Page MenuHomePhabricator

Consider automatically removing control characters from Web2Cit field outputs
Open, Needs TriagePublicBUG REPORT

Description

Steps to replicate the issue (include links if applicable):

  • Create a template that outputs a field with a control character. For example, this revision of templates.json (by @Kerry_Raymond) for www.findandconnect.gov.au includes an XPath selection step that returns a string including control character U+00A0 (no-break space). Alternatively, one may just add a fixed selection returning a string which includes a control character.
  • Use Web2Cit user script to insert a citation for a webpage using the template defined above.

What happens?:

The Cite dialog shows an error:

image.png (469×529 px, 55 KB)

What should have happened instead?:

No error should have been shown.

Software version (skip for WMF-hosted wikis like Wikipedia):

Web2Cit sever v1.1.0

Other information (browser name/version, screenshots, etc.):

We may consider automatically removing (or replacing, as appropriate) these control scripts from Web2Cit field outputs.
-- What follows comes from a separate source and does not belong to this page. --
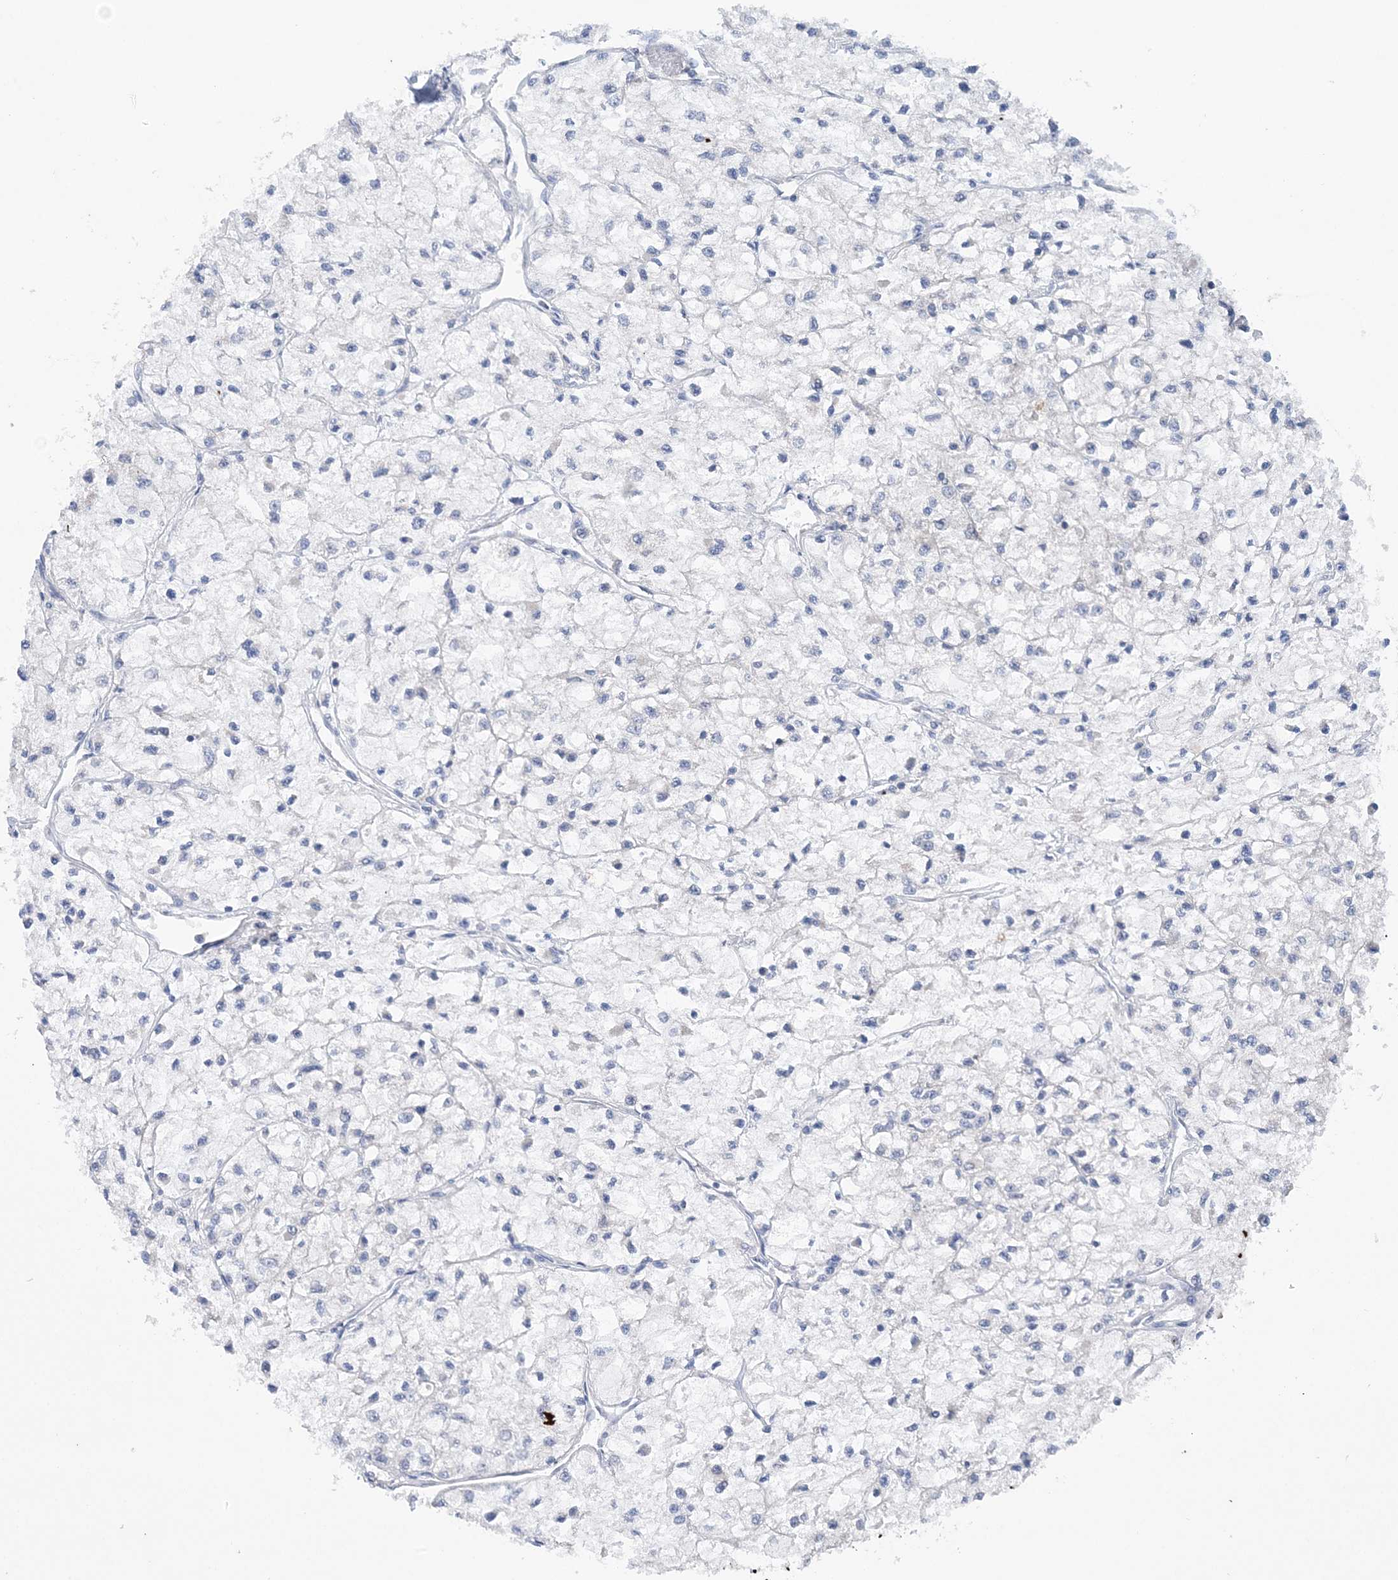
{"staining": {"intensity": "negative", "quantity": "none", "location": "none"}, "tissue": "renal cancer", "cell_type": "Tumor cells", "image_type": "cancer", "snomed": [{"axis": "morphology", "description": "Adenocarcinoma, NOS"}, {"axis": "topography", "description": "Kidney"}], "caption": "Adenocarcinoma (renal) was stained to show a protein in brown. There is no significant expression in tumor cells. Brightfield microscopy of immunohistochemistry (IHC) stained with DAB (3,3'-diaminobenzidine) (brown) and hematoxylin (blue), captured at high magnification.", "gene": "COPE", "patient": {"sex": "male", "age": 80}}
Note that Zotero translation (or Citoid, or at least the Embedded metadata translator) seem to be doing this (i.e., removing/replacing the control characters) since citations created without the user script (that is, by having Citoid use embedded metadata in Web2Cit server's HTML response) do not show the same error. That is, having Citoid generate a citation for https://web2cit.toolforge.org/https://www.findandconnect.gov.au/guide/qld/QE00439.

In the meantime, one may use replace transformation (not yet supported, see T302691) to manually replace these control characters, or use split + join transformations (as suggested by @Kerry_Raymond).